Sparks fly and tempers flame in Blackford’s fire-and-brimstone setting. Rage, injustice and righteous indignation strike out against the usual cries of suffering and passive contemplation. In order to place the old Christian hymn within a more modern-day setting, Blackford intersperses the original text with passages taken from the Requiem of the Russian poet Anna Akhmatova, whose husband ‘disappeared’ and son was imprisoned during Stalin’s Great Purge of 1936 38.
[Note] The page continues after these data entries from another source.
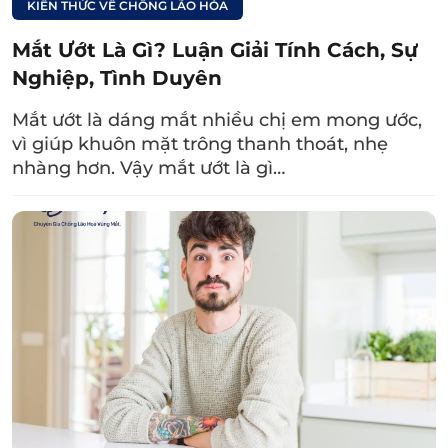
KIẾN THỨC VỀ CHỐNG LÃO HÓA
Mắt Ướt Là Gì? Luận Giải Tính Cách, Sự
Nghiệp, Tình Duyên
Mắt ướt là dáng mắt nhiều chị em mong ước,
vì giúp khuôn mặt trông thanh thoát, nhẹ
nhàng hơn. Vậy mắt ướt là gì…
Lấy mỡ bọng mắt qua đường rạch ngoài da ít gây chấn
thương quanh mắt và không để lại sẹo bên ngoài.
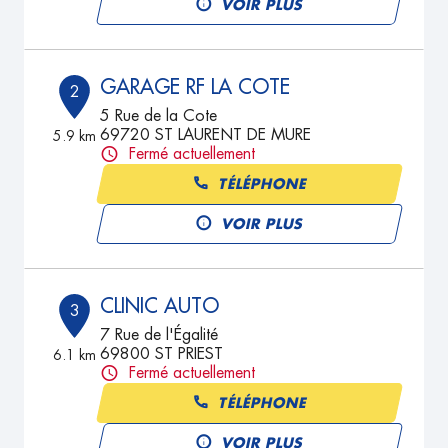
VOIR PLUS
GARAGE RF LA COTE
2
5 Rue de la Cote
69720 ST LAURENT DE MURE
5.9 km
Fermé actuellement
TÉLÉPHONE
VOIR PLUS
CLINIC AUTO
3
7 Rue de l'Égalité
69800 ST PRIEST
6.1 km
Fermé actuellement
TÉLÉPHONE
VOIR PLUS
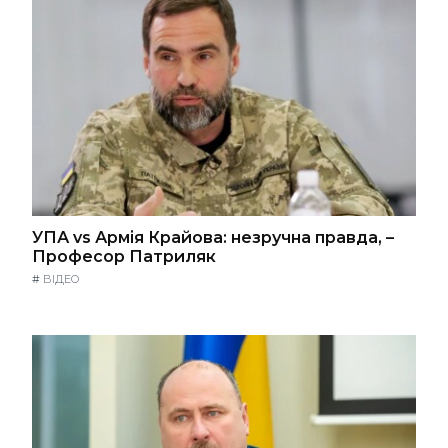
УПА vs Армія Крайова: незручна правда, –
Професор Патриляк
#
ВІДЕО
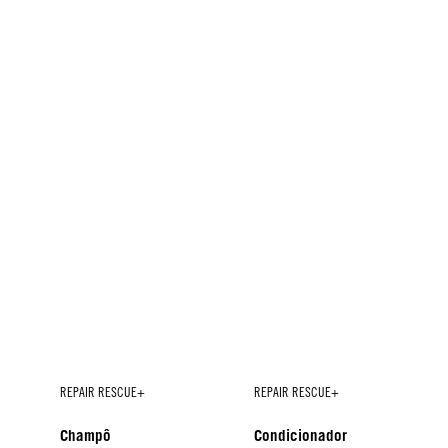
REPAIR RESCUE+
REPAIR RESCUE+
Champô
Condicionador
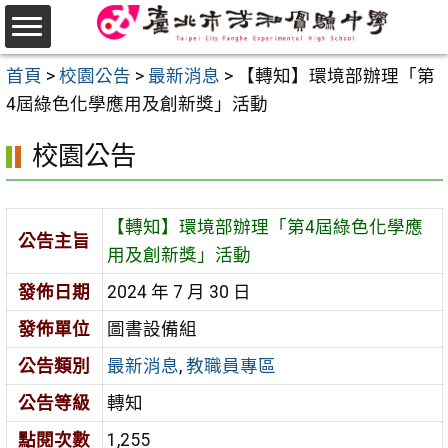
跳
至
選
主
首頁
>
校園公告
>
最新消息
>
【轉知】環境部辦理「第
單
要
4屆綠色化學應用及創新獎」活動
內
校園公告
容
區
【轉知】環境部辦理「第4屆綠色化學應
公告主旨
用及創新獎」活動
發佈日期
2024 年 7 月 30 日
發佈單位
圖書設備組
公告類別
最新消息
,
教職員專區
公告等級
轉知
點閱次數
1,255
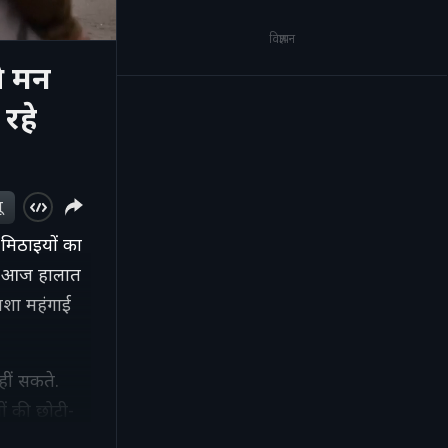
विज्ञापन
े मन
रहे
ू
मिठाइयों का
िन आज हालात
हाशा महंगाई
हीं सकते.
ों की छोटी-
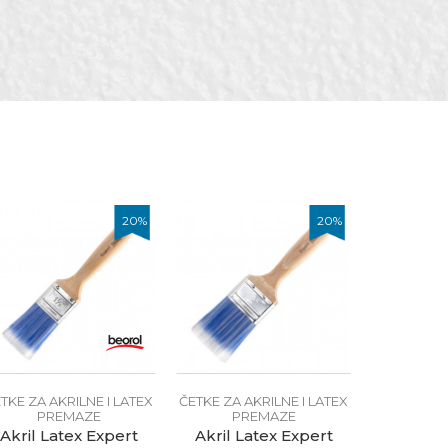
20
%
20
%
TKE ZA AKRILNE I LATEX
ČETKE ZA AKRILNE I LATEX
PREMAZE
PREMAZE
Akril Latex Expert
Akril Latex Expert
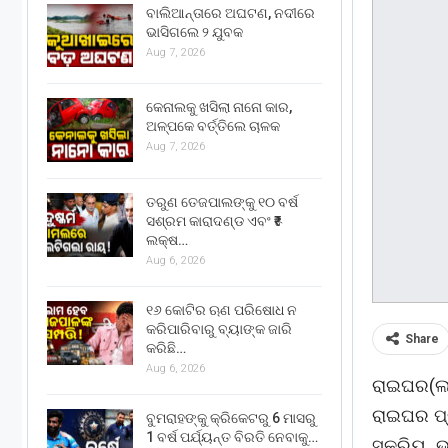
ବାଲିଆନ୍ତାରେ ଅଘଟଣ, ନଦୀରେ
ଭାସିଗଲେ ୨ ଯୁବକ
Aug 7, 2026
କେନାଲକୁ ଖସିଲା ନାନୋ କାର,
ଅଳ୍ପକେ ବର୍ତ୍ତିଲେ ଚାଳକ
Aug 7, 2026
ତରୁଣ ତେଜପାଲଙ୍କୁ ୧୦ ବର୍ଷ
ସଶ୍ରମ କାରାଦଣ୍ଡ ଏବଂ ₹୫
ଲକ୍ଷ…
Aug 6, 2026
୧୬ କୋଟିର ଋଣ ପରିଷୋଧ ନ
କରିପାରିବାରୁ ବ୍ୟାଙ୍କ ଜାରି
Share
କରିଛି…
Aug 6, 2026
ରାଇଘର(ଲଳ
ରାଇଘର ପ୍
ବୁମରାହଙ୍କୁ କ୍ରିକେଟରୁ 6 ମାସରୁ
1 ବର୍ଷ ପର୍ଯ୍ୟନ୍ତ ବିରତି ନେବାକୁ…
ସକ୍ରିୟ ଭ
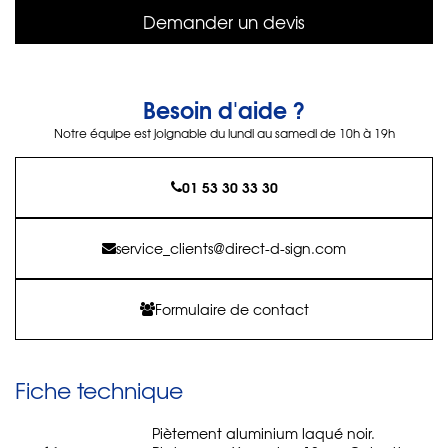
Demander un devis
Besoin d'aide ?
Notre équipe est joignable du lundi au samedi de 10h à 19h
01 53 30 33 30
service_clients@direct-d-sign.com
Formulaire de contact
Fiche technique
Piètement aluminium laqué noir.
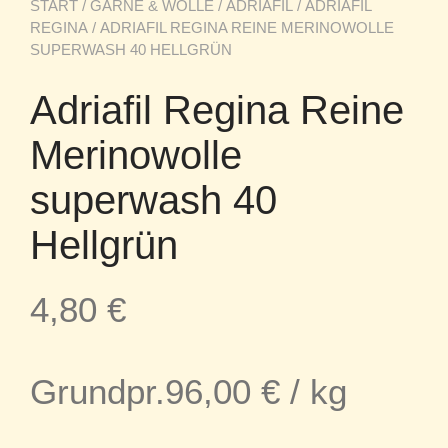
START
/
GARNE & WOLLE
/
ADRIAFIL
/
ADRIAFIL
REGINA
/ ADRIAFIL REGINA REINE MERINOWOLLE
SUPERWASH 40 HELLGRÜN
Adriafil Regina Reine
Merinowolle
superwash 40
Hellgrün
4,80
€
Grundpr.
96,00
€
/
kg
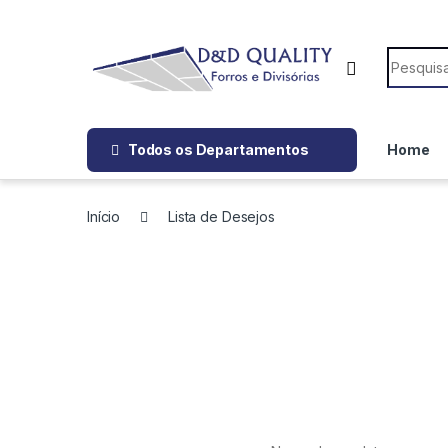
Todos os Departamentos
Home
Início
Lista de Desejos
Blackford states in the booklet notes that Akhmatova’s poems fundamentally changed his approach to setting the Stabat mater text, and one can see why. His setting captures the raw emotional qualities of Akhmatova’s lines. Russian influences also spill over into the music. Shostakovich’s sharp rhythms and edgy lines filter through in the da capo-style aria ‘Pro peccatis suae gentis’ (featuring Stephen Gadd’s resonant baritone voice), while mezzo Jennifer Johnston imparts dramatic intensity to Akhmatova’s ‘Weeks fly swiftly by’. The strings of the Bournemouth Symphony Orchestra directed by Gavin Carr produce a rich palette of sounds that is often greater than the sum of its parts. But the greatest impact is felt in those cameo moments when Amy Dickson’s soprano saxophone cuts through – in the fragile lines of the second movement (‘Quis es homo’), or at the end, where its plangent sound suggests that the rage that consumes this passionate work finally gives way to forgiveness.